# 03 Sequential Logic

Build sequential chips `Bit` , `Register` and `PC`, that make use of the data flip flop (DFF) to store the state. `DFF` is considered primitive, so it's not necessary to implement it. The memory chips `RAM512` and `RAM3840` are based on the primitive `RAM256`, which uses block ram structures integrated in iCE40HX1K. `BitShift9R` and `BitShift8L` are new chips not explained in the original nand2tetris course. They serve to connect HACK to different IO-Devices, which are connected using a serial protocol, where data is transmitted bitwise.



## blinky

The folder `08_blinky` contains a project to test the counter `PC` in real hardware. Blinky uses counters `PC` to scale down the frequency of 100MHz provided by the clock oscillator on iCE40HX1K-EVB and finally drives the LED1/2.

***

### Project

* Implement the chips `Bit`, `Register`, `PC`, `RAM512`, `RAM3840`,  `BitShift9R` and  `BitShift8L` using `DFF` as primitive building block.

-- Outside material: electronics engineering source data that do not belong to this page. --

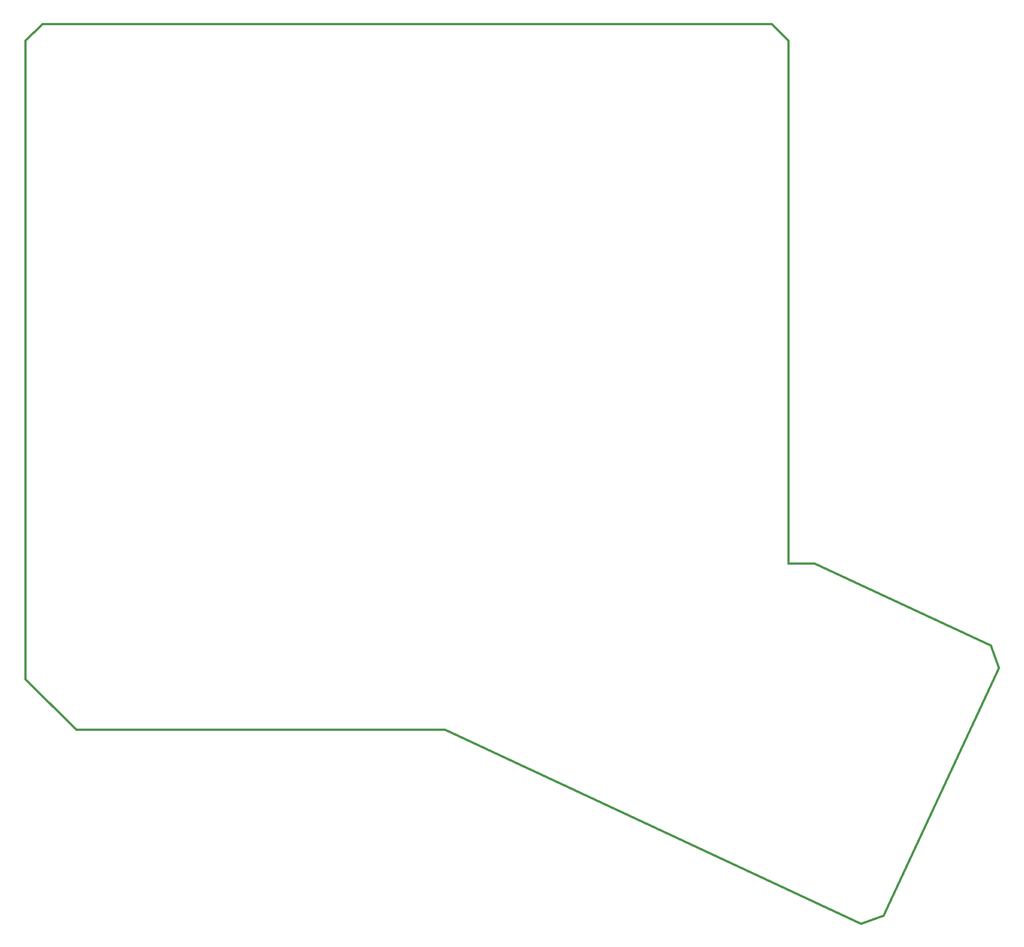
<source format=gbr>
G04 #@! TF.GenerationSoftware,KiCad,Pcbnew,(5.0.1)-3*
G04 #@! TF.CreationDate,2018-11-16T23:33:18-08:00*
G04 #@! TF.ProjectId,ErgoMaxLeft,4572676F4D61784C6566742E6B696361,rev?*
G04 #@! TF.SameCoordinates,Original*
G04 #@! TF.FileFunction,Profile,NP*
%FSLAX46Y46*%
G04 Gerber Fmt 4.6, Leading zero omitted, Abs format (unit mm)*
G04 Created by KiCad (PCBNEW (5.0.1)-3) date 16/11/2018 23:33:18*
%MOMM*%
%LPD*%
G01*
G04 APERTURE LIST*
%ADD10C,0.381000*%
G04 APERTURE END LIST*
D10*
X113514000Y-35850000D02*
X110339000Y-39025000D01*
X253650000Y-137290000D02*
X258548600Y-137333000D01*
X250480000Y-35850000D02*
X113514000Y-35850000D01*
X253649480Y-39024560D02*
X250479560Y-35849560D01*
X253649480Y-39024560D02*
X253650000Y-137290000D01*
X110340000Y-159050000D02*
X119865000Y-168575000D01*
X291639720Y-152763500D02*
X258548600Y-137333000D01*
X293176420Y-156982440D02*
X291639720Y-152763500D01*
X271492440Y-203484760D02*
X293176420Y-156982440D01*
X267273500Y-205018920D02*
X271492440Y-203484760D01*
X189105000Y-168575000D02*
X267273500Y-205018920D01*
X119865000Y-168575000D02*
X189105000Y-168575000D01*
X110337600Y-39027100D02*
X110340000Y-159050000D01*
M02*

</source>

* Implement the chips `RAM512` and `RAM3840` using `RAM256` as primitive building block.

* for every chip we provide a test bench in the dedicated folder.
  
  ```shell
  $ cd <test folder>
  $ apio clean
  $ apio sim
  ```

* Run blinky in simulation
  
  ```
  $ cd 06_blinky
  $ apio clean
  $ apio sim
  ```

* Zoom in to check the prescaler:
  
  ![](08_blinky/prescaler.png)

* Zoom out to check the counter:
  
  ![](08_blinky/counter.png)

* Upload the project to iCE40HX1K-EVB end test in real hardware:
  
  ```
  $ cd 06_blinky
  $ apio clean
  $ apio upload
  ```

* Look at LED1/2 and see if they blink.